You should also be sure that the power of attorney includes language authorizing the transfer of real estate. If the power of attorney is a limited power of attorney, it may only authorize a few actions. If it is a general power of attorney, it may include sweeping language that gives the agent broad authority to do just about anything on behalf of the principal. Either way, you should be sure that the power of attorney includes language authorizing the agent to transfer real estate.
Attach a Copy of the Power of Attorney to the Deed
Many title examiners will want proof that there is a valid power of attorney naming the agent to act on behalf of the principal. They will also want to see language in the power of attorney that gives the agent authority to transfer the principal’s real estate. The best way to reassure the title examiner is to attach the power of attorney to the deed when the deed is filed. Attaching the power of attorney puts clear evidence of the agent’s authority in the land records. This could prevent title issues in the future, when the power of attorney may be difficult to locate.

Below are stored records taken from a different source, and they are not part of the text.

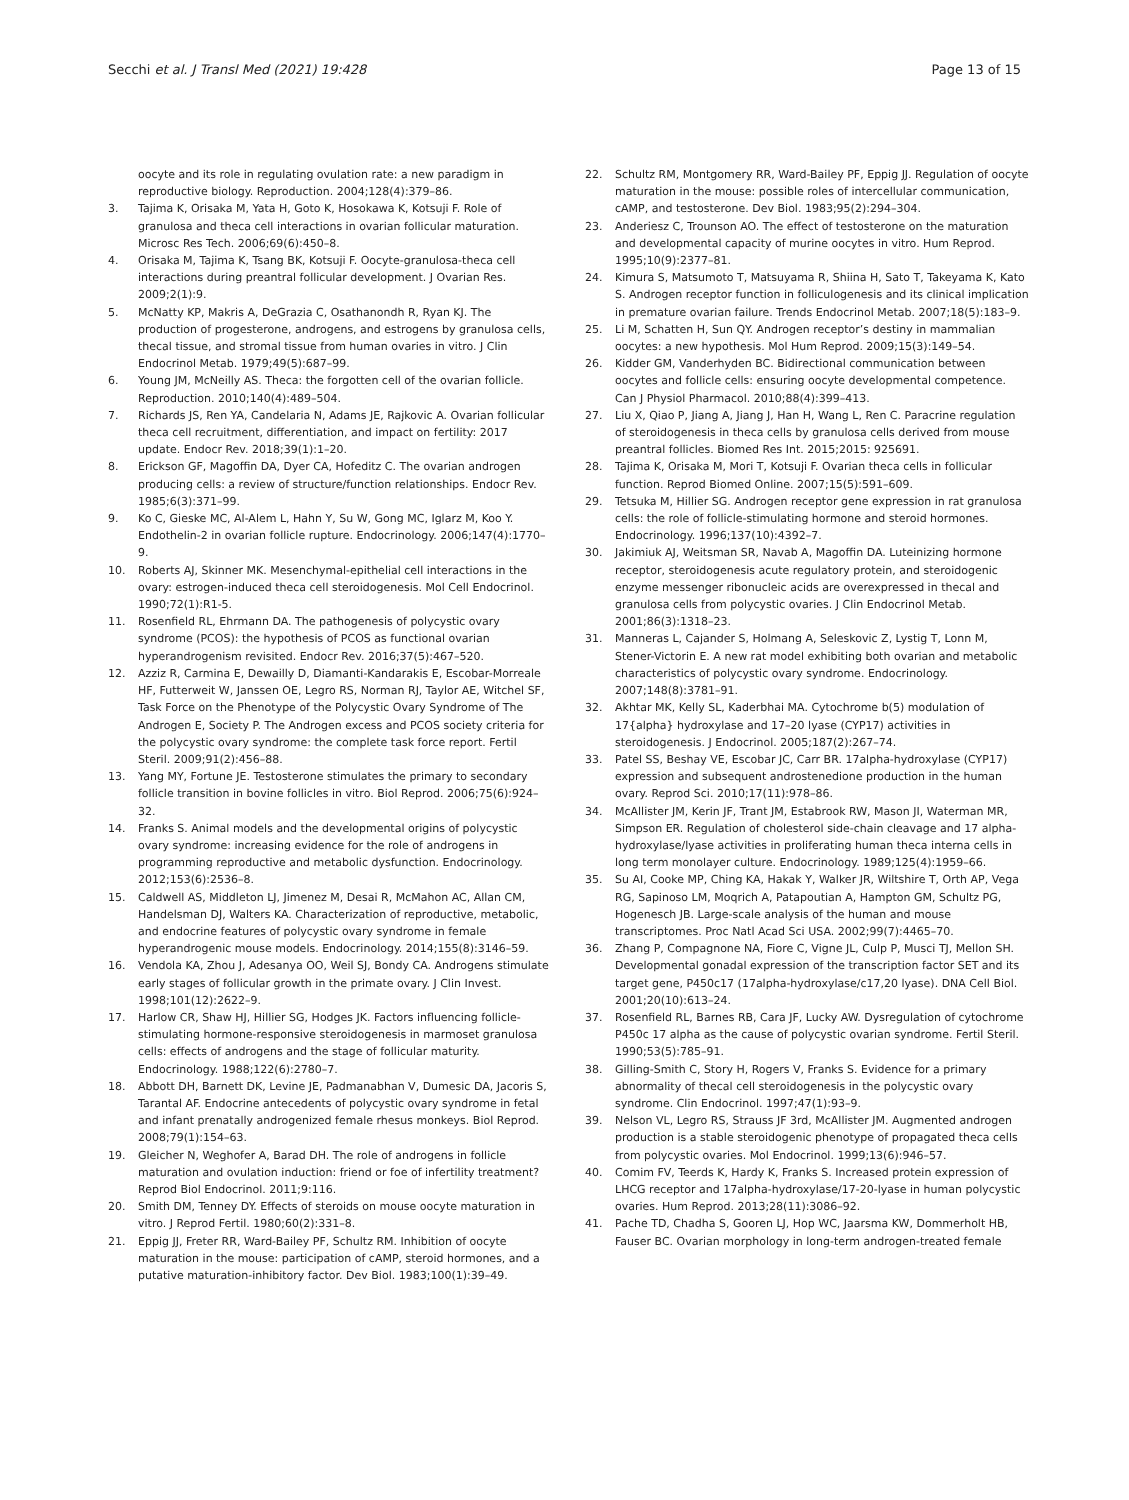Secchi et al. J Transl Med (2021) 19:428
Page 13 of 15
oocyte and its role in regulating ovulation rate: a new paradigm in reproductive biology. Reproduction. 2004;128(4):379–86.
3. Tajima K, Orisaka M, Yata H, Goto K, Hosokawa K, Kotsuji F. Role of granulosa and theca cell interactions in ovarian follicular maturation. Microsc Res Tech. 2006;69(6):450–8.
4. Orisaka M, Tajima K, Tsang BK, Kotsuji F. Oocyte-granulosa-theca cell interactions during preantral follicular development. J Ovarian Res. 2009;2(1):9.
5. McNatty KP, Makris A, DeGrazia C, Osathanondh R, Ryan KJ. The production of progesterone, androgens, and estrogens by granulosa cells, thecal tissue, and stromal tissue from human ovaries in vitro. J Clin Endocrinol Metab. 1979;49(5):687–99.
6. Young JM, McNeilly AS. Theca: the forgotten cell of the ovarian follicle. Reproduction. 2010;140(4):489–504.
7. Richards JS, Ren YA, Candelaria N, Adams JE, Rajkovic A. Ovarian follicular theca cell recruitment, differentiation, and impact on fertility: 2017 update. Endocr Rev. 2018;39(1):1–20.
8. Erickson GF, Magoffin DA, Dyer CA, Hofeditz C. The ovarian androgen producing cells: a review of structure/function relationships. Endocr Rev. 1985;6(3):371–99.
9. Ko C, Gieske MC, Al-Alem L, Hahn Y, Su W, Gong MC, Iglarz M, Koo Y. Endothelin-2 in ovarian follicle rupture. Endocrinology. 2006;147(4):1770–9.
10. Roberts AJ, Skinner MK. Mesenchymal-epithelial cell interactions in the ovary: estrogen-induced theca cell steroidogenesis. Mol Cell Endocrinol. 1990;72(1):R1-5.
11. Rosenfield RL, Ehrmann DA. The pathogenesis of polycystic ovary syndrome (PCOS): the hypothesis of PCOS as functional ovarian hyperandrogenism revisited. Endocr Rev. 2016;37(5):467–520.
12. Azziz R, Carmina E, Dewailly D, Diamanti-Kandarakis E, Escobar-Morreale HF, Futterweit W, Janssen OE, Legro RS, Norman RJ, Taylor AE, Witchel SF, Task Force on the Phenotype of the Polycystic Ovary Syndrome of The Androgen E, Society P. The Androgen excess and PCOS society criteria for the polycystic ovary syndrome: the complete task force report. Fertil Steril. 2009;91(2):456–88.
13. Yang MY, Fortune JE. Testosterone stimulates the primary to secondary follicle transition in bovine follicles in vitro. Biol Reprod. 2006;75(6):924–32.
14. Franks S. Animal models and the developmental origins of polycystic ovary syndrome: increasing evidence for the role of androgens in programming reproductive and metabolic dysfunction. Endocrinology. 2012;153(6):2536–8.
15. Caldwell AS, Middleton LJ, Jimenez M, Desai R, McMahon AC, Allan CM, Handelsman DJ, Walters KA. Characterization of reproductive, metabolic, and endocrine features of polycystic ovary syndrome in female hyperandrogenic mouse models. Endocrinology. 2014;155(8):3146–59.
16. Vendola KA, Zhou J, Adesanya OO, Weil SJ, Bondy CA. Androgens stimulate early stages of follicular growth in the primate ovary. J Clin Invest. 1998;101(12):2622–9.
17. Harlow CR, Shaw HJ, Hillier SG, Hodges JK. Factors influencing follicle-stimulating hormone-responsive steroidogenesis in marmoset granulosa cells: effects of androgens and the stage of follicular maturity. Endocrinology. 1988;122(6):2780–7.
18. Abbott DH, Barnett DK, Levine JE, Padmanabhan V, Dumesic DA, Jacoris S, Tarantal AF. Endocrine antecedents of polycystic ovary syndrome in fetal and infant prenatally androgenized female rhesus monkeys. Biol Reprod. 2008;79(1):154–63.
19. Gleicher N, Weghofer A, Barad DH. The role of androgens in follicle maturation and ovulation induction: friend or foe of infertility treatment? Reprod Biol Endocrinol. 2011;9:116.
20. Smith DM, Tenney DY. Effects of steroids on mouse oocyte maturation in vitro. J Reprod Fertil. 1980;60(2):331–8.
21. Eppig JJ, Freter RR, Ward-Bailey PF, Schultz RM. Inhibition of oocyte maturation in the mouse: participation of cAMP, steroid hormones, and a putative maturation-inhibitory factor. Dev Biol. 1983;100(1):39–49.
22. Schultz RM, Montgomery RR, Ward-Bailey PF, Eppig JJ. Regulation of oocyte maturation in the mouse: possible roles of intercellular communication, cAMP, and testosterone. Dev Biol. 1983;95(2):294–304.
23. Anderiesz C, Trounson AO. The effect of testosterone on the maturation and developmental capacity of murine oocytes in vitro. Hum Reprod. 1995;10(9):2377–81.
24. Kimura S, Matsumoto T, Matsuyama R, Shiina H, Sato T, Takeyama K, Kato S. Androgen receptor function in folliculogenesis and its clinical implication in premature ovarian failure. Trends Endocrinol Metab. 2007;18(5):183–9.
25. Li M, Schatten H, Sun QY. Androgen receptor’s destiny in mammalian oocytes: a new hypothesis. Mol Hum Reprod. 2009;15(3):149–54.
26. Kidder GM, Vanderhyden BC. Bidirectional communication between oocytes and follicle cells: ensuring oocyte developmental competence. Can J Physiol Pharmacol. 2010;88(4):399–413.
27. Liu X, Qiao P, Jiang A, Jiang J, Han H, Wang L, Ren C. Paracrine regulation of steroidogenesis in theca cells by granulosa cells derived from mouse preantral follicles. Biomed Res Int. 2015;2015: 925691.
28. Tajima K, Orisaka M, Mori T, Kotsuji F. Ovarian theca cells in follicular function. Reprod Biomed Online. 2007;15(5):591–609.
29. Tetsuka M, Hillier SG. Androgen receptor gene expression in rat granulosa cells: the role of follicle-stimulating hormone and steroid hormones. Endocrinology. 1996;137(10):4392–7.
30. Jakimiuk AJ, Weitsman SR, Navab A, Magoffin DA. Luteinizing hormone receptor, steroidogenesis acute regulatory protein, and steroidogenic enzyme messenger ribonucleic acids are overexpressed in thecal and granulosa cells from polycystic ovaries. J Clin Endocrinol Metab. 2001;86(3):1318–23.
31. Manneras L, Cajander S, Holmang A, Seleskovic Z, Lystig T, Lonn M, Stener-Victorin E. A new rat model exhibiting both ovarian and metabolic characteristics of polycystic ovary syndrome. Endocrinology. 2007;148(8):3781–91.
32. Akhtar MK, Kelly SL, Kaderbhai MA. Cytochrome b(5) modulation of 17{alpha} hydroxylase and 17–20 lyase (CYP17) activities in steroidogenesis. J Endocrinol. 2005;187(2):267–74.
33. Patel SS, Beshay VE, Escobar JC, Carr BR. 17alpha-hydroxylase (CYP17) expression and subsequent androstenedione production in the human ovary. Reprod Sci. 2010;17(11):978–86.
34. McAllister JM, Kerin JF, Trant JM, Estabrook RW, Mason JI, Waterman MR, Simpson ER. Regulation of cholesterol side-chain cleavage and 17 alpha-hydroxylase/lyase activities in proliferating human theca interna cells in long term monolayer culture. Endocrinology. 1989;125(4):1959–66.
35. Su AI, Cooke MP, Ching KA, Hakak Y, Walker JR, Wiltshire T, Orth AP, Vega RG, Sapinoso LM, Moqrich A, Patapoutian A, Hampton GM, Schultz PG, Hogenesch JB. Large-scale analysis of the human and mouse transcriptomes. Proc Natl Acad Sci USA. 2002;99(7):4465–70.
36. Zhang P, Compagnone NA, Fiore C, Vigne JL, Culp P, Musci TJ, Mellon SH. Developmental gonadal expression of the transcription factor SET and its target gene, P450c17 (17alpha-hydroxylase/c17,20 lyase). DNA Cell Biol. 2001;20(10):613–24.
37. Rosenfield RL, Barnes RB, Cara JF, Lucky AW. Dysregulation of cytochrome P450c 17 alpha as the cause of polycystic ovarian syndrome. Fertil Steril. 1990;53(5):785–91.
38. Gilling-Smith C, Story H, Rogers V, Franks S. Evidence for a primary abnormality of thecal cell steroidogenesis in the polycystic ovary syndrome. Clin Endocrinol. 1997;47(1):93–9.
39. Nelson VL, Legro RS, Strauss JF 3rd, McAllister JM. Augmented androgen production is a stable steroidogenic phenotype of propagated theca cells from polycystic ovaries. Mol Endocrinol. 1999;13(6):946–57.
40. Comim FV, Teerds K, Hardy K, Franks S. Increased protein expression of LHCG receptor and 17alpha-hydroxylase/17-20-lyase in human polycystic ovaries. Hum Reprod. 2013;28(11):3086–92.
41. Pache TD, Chadha S, Gooren LJ, Hop WC, Jaarsma KW, Dommerholt HB, Fauser BC. Ovarian morphology in long-term androgen-treated female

Avoid the Appearance of Self-Dealing
A power of attorney is a fiduciary instrument. This means that the agent must only act on behalf of the principal and not to benefit the agent. Be sure that the agent is not acting for his or her own benefit, conveying the property to himself or herself, or releasing a mortgage made by the agent in favor of the principal. These types of situations can create title problems and possibly give rise to claims of self-dealing.
Consult with an attorney if you have questions about what actions the agent can and cannot take and whether there are any precautionary steps the agent should take to minimize the likelihood of legal challenges. This is especially important if the agent is taking actions that directly or indirectly benefit the agent personally.